What you are asked to do>
Please work out how many lines below contain the word "wrist", and reply with only that number.

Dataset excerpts
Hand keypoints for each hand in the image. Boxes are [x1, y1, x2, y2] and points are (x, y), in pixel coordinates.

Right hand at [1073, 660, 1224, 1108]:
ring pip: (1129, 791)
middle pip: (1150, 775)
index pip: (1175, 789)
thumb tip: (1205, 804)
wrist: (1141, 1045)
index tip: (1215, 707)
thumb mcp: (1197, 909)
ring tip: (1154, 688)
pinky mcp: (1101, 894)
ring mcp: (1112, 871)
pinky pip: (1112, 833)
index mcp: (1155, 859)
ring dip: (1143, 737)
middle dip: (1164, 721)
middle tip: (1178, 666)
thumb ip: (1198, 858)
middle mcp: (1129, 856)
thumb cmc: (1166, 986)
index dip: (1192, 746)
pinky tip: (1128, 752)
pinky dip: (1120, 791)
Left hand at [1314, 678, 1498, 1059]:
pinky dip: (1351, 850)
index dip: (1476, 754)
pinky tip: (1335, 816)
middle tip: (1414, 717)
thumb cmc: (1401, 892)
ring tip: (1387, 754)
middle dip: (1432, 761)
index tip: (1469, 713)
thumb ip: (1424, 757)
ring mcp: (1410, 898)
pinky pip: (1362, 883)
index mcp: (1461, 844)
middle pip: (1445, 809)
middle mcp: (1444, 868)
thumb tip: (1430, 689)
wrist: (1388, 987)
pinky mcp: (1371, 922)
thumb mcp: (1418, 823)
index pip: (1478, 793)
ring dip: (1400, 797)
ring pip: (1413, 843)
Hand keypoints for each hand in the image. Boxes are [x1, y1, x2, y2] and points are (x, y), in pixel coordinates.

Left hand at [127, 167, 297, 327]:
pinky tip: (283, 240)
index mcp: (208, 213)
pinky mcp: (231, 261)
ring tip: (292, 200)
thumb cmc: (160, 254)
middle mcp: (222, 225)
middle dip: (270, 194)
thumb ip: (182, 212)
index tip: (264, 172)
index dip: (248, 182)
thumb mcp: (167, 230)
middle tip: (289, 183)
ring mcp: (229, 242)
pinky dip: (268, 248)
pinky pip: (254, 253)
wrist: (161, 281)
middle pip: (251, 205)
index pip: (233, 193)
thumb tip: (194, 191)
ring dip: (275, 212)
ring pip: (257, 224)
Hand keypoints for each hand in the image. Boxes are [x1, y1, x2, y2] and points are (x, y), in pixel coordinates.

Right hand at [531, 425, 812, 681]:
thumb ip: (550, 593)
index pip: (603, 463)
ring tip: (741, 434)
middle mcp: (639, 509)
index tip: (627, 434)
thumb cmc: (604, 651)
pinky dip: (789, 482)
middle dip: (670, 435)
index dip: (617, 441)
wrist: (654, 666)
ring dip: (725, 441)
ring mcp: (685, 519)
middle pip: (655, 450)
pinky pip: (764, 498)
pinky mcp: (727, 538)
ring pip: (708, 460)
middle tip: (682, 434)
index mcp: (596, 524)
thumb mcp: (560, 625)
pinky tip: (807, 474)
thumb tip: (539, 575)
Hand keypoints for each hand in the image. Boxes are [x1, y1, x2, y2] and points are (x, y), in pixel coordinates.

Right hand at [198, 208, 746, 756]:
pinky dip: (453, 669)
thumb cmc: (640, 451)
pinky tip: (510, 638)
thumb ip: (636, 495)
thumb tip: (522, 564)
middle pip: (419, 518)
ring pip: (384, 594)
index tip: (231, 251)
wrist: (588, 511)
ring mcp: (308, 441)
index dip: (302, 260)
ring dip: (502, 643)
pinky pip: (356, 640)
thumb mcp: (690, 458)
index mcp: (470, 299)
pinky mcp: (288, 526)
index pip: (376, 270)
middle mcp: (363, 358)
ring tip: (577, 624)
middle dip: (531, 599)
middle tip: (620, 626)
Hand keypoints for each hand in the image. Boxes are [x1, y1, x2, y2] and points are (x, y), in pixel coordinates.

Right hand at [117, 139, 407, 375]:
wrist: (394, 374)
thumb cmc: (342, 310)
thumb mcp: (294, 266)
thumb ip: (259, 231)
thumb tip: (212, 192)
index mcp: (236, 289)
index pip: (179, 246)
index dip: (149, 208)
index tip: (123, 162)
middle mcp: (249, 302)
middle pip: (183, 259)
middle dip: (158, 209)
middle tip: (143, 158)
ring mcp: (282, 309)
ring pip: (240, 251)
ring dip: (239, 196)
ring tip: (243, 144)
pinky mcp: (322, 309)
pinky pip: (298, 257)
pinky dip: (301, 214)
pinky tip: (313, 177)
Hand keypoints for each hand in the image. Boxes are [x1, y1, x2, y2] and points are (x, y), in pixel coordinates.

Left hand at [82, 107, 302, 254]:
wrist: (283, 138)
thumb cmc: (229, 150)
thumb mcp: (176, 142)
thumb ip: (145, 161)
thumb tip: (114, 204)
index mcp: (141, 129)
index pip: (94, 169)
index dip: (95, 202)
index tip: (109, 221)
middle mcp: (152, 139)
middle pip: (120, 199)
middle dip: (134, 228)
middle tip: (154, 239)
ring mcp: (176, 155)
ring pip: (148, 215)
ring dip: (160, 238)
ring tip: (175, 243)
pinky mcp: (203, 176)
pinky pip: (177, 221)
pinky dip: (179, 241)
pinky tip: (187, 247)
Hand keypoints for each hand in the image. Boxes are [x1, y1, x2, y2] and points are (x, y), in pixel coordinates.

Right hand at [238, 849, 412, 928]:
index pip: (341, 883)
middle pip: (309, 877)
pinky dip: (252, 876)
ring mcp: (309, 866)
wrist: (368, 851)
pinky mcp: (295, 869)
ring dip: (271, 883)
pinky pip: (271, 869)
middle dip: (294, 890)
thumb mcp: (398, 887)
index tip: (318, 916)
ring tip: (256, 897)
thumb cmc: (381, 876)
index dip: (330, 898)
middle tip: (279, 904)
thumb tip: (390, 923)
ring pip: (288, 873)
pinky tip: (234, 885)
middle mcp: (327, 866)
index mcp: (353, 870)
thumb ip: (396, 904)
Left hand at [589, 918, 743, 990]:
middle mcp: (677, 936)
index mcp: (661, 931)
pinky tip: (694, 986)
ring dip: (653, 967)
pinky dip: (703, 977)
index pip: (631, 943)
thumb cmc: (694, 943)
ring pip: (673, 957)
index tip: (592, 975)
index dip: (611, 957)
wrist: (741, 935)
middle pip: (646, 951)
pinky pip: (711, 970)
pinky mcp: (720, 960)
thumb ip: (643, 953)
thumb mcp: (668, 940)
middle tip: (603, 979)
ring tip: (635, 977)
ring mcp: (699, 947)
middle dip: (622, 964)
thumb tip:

Task response>
9